Widening Loan-Deposit Interest Rate Gap Since August Last Year Sparks 'Bank Overprofit' Claims
President-Elect Yoon Seok-yeol Pledges "Will Disclose"
Refuted by Korea Institute of Finance Research
"Loan-Deposit Interest Rate Gap Has Not Significantly Expanded"
President-elect Yoon Suk-yeol holds a plaque ceremony with Ahn Cheol-soo, the chairman of the transition committee, Kwon Young-se, the vice chairman, and other attendees at the transition committee office set up at the Financial Supervisory Service Training Institute in Jongno-gu, Seoul, on the 18th. Photo by Yoon Dong-ju doso7@
[Asia Economy Reporter Shim Nayoung] How accurate is the claim that "during the current period of interest rate hikes, banks are raising loan interest rates more than deposit interest rates to reap excessive profits"? One of President-elect Yoon Seok-yeol's major financial pledges, the 'Disclosure of Banks' Loan-Deposit Interest Rate Spread,' was created based on this claim. It aims to monitor and supervise banks' interest rates through a disclosure system, criticizing banks that earned record-high profits last year through 'interest margin business.'
Recently, it is true that the loan-deposit interest rate spread has been gradually widening. According to the Bank of Korea, the loan-deposit interest rate spread (on a balance basis) increased from 2.12 percentage points in August last year, when the base rate hikes began, to 2.24 percentage points in January this year, rising by 0.12 percentage points over six months. The Financial Supervisory Service is also aware of this issue and plans to report soon to the transition committee on measures regarding banks' loan-deposit interest rate spreads.
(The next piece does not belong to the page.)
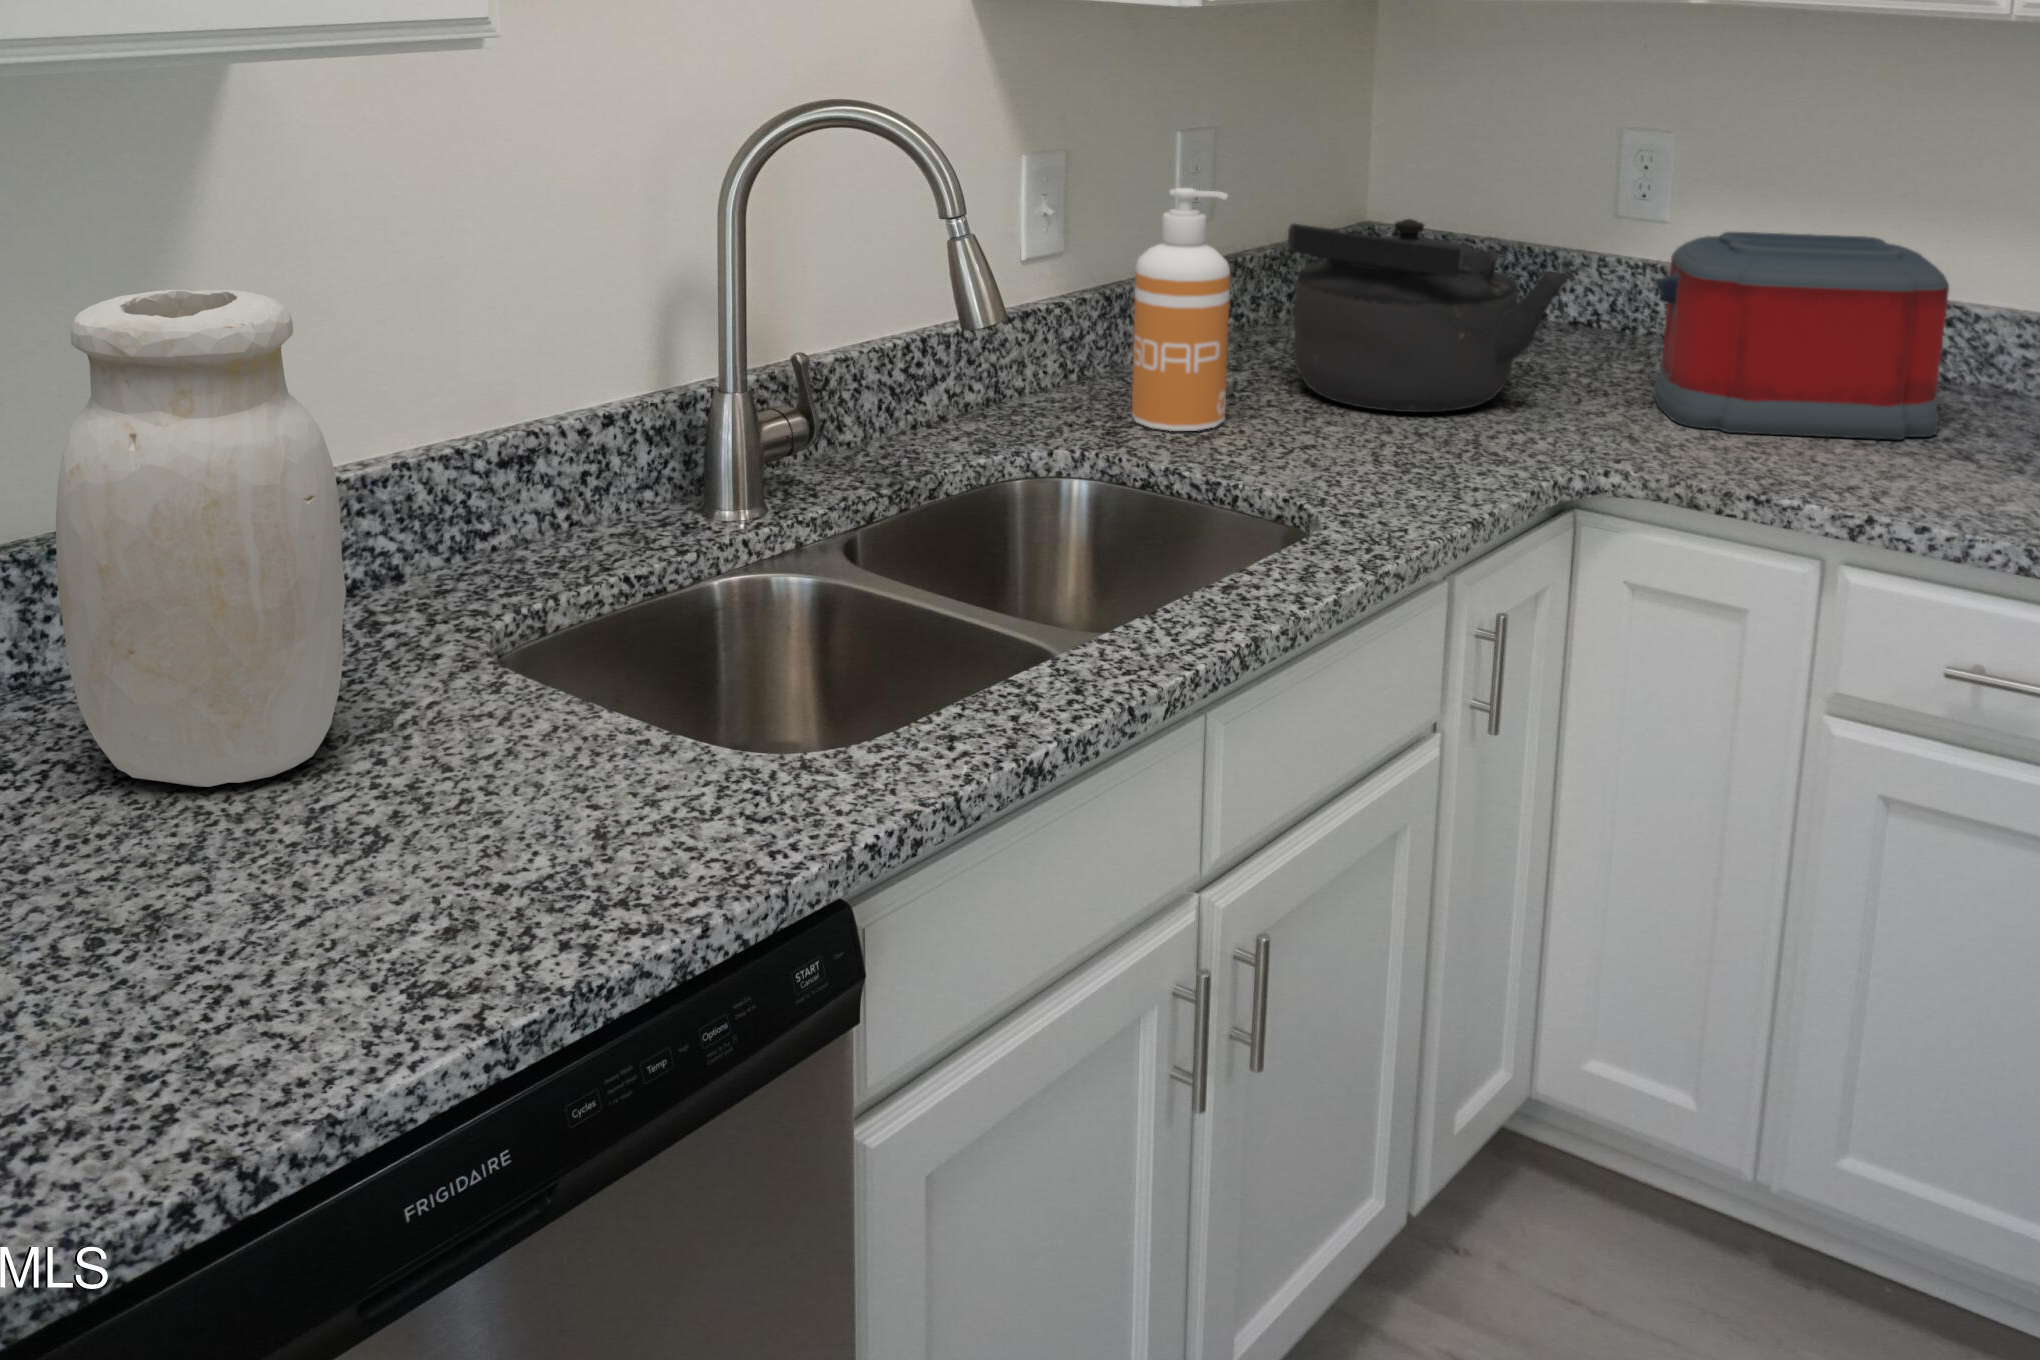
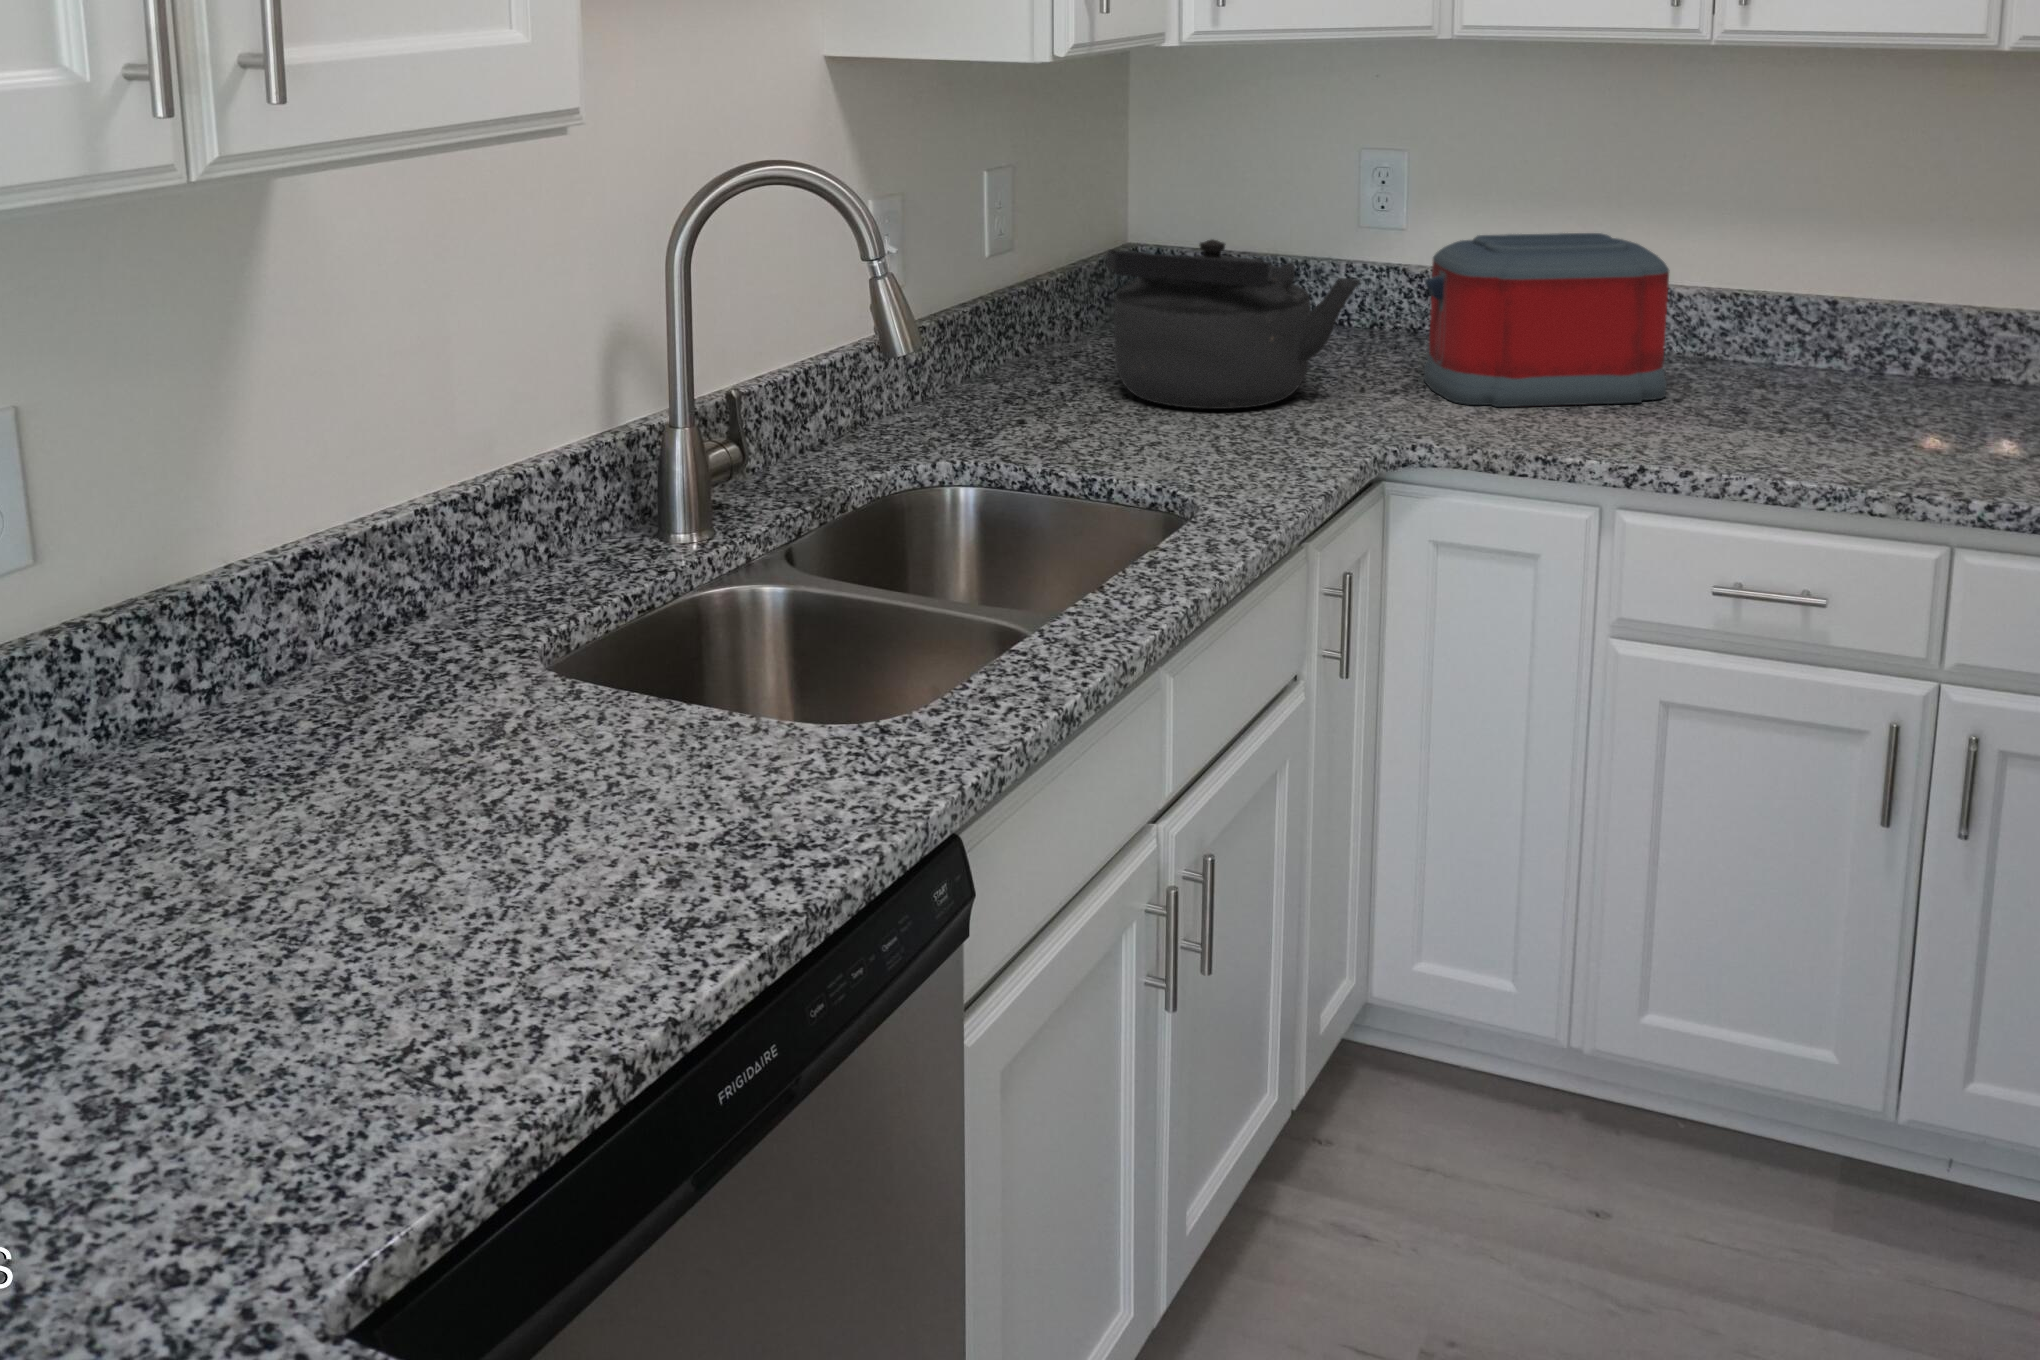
soap dispenser: present [1132,188,1230,431] -> none [991,222,1076,439]
jar: present [56,290,346,787] -> none [238,354,479,795]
Korea Financial Research Institute: "Loan-Deposit Interest Rate Spread Narrows During Interest Rate Decline"
The Korea Financial Research Institute rebutted the claim by presenting long-term interest rate trends, stating that "banks are not predatory lenders unilaterally adjusting the loan-deposit interest rate spread to their advantage." According to the report titled 'Asymmetric Response Analysis of Bank Deposit and Loan Interest Rates and Implications,' released on the 17th, the loan-deposit interest rate spread slightly widens during periods of rising interest rates but decreases relatively more during periods of falling interest rates. This analysis covers market interest rates from October 2004 to September 2021.
The study found that on a balance basis, which is closely related to banks' profitability, during an interest rate rise phase (when the call rate rises by 0.12 percentage points), deposit interest rates increased by 0.010 percentage points and loan interest rates by 0.011 percentage points two months later. This means the loan-deposit interest rate spread widened by 0.001 percentage points. Conversely, during an interest rate decline phase (when the call rate falls by 0.12 percentage points), deposit interest rates decreased by 0.025 percentage points and loan interest rates by 0.042 percentage points after a four-month lag, resulting in a reduction of the loan-deposit interest rate spread by -0.017 percentage points.
The lag refers to the time from the adjustment of the call rate to the point when deposit and loan interest rates rise or fall the most.
On a new transaction basis, during the interest rate rise phase, deposit interest rates rose by 0.031 percentage points and loan interest rates by 0.022 percentage points after a one-month lag, resulting in a narrowing of the loan-deposit interest rate spread by -0.009 percentage points. During the interest rate decline phase, deposit interest rates fell by 0.089 percentage points and loan interest rates by 0.074 percentage points after a two-month lag, causing the loan-deposit interest rate spread to widen by 0.015 percentage points.
Photo by Yonhap News
"Bank Profitability May Decrease During Interest Rate Hikes"
The report stated, "Banks raised deposit and loan interest rates at similar levels during periods of rising interest rates, so the loan-deposit interest rate spread did not significantly widen," adding, "Bank profitability may actually decrease during periods of rising interest rates." It further explained, "During periods of falling interest rates, banks' profits can be maintained through loan expansion, but during periods of rising interest rates, the likelihood of loan contraction increases, which can worsen bank profitability."
In particular, it emphasized, "As seen with the 'extension of loan maturities and principal and interest repayment deferrals for small business owners' after the COVID-19 pandemic, if the credit risks that expanded under the low-interest rate environment materialize due to rising interest rates, banks' profitability is likely to be adversely affected even more," and added, "Therefore, during periods of rising interest rates, it is necessary for banks to build up substantial loan loss provisions."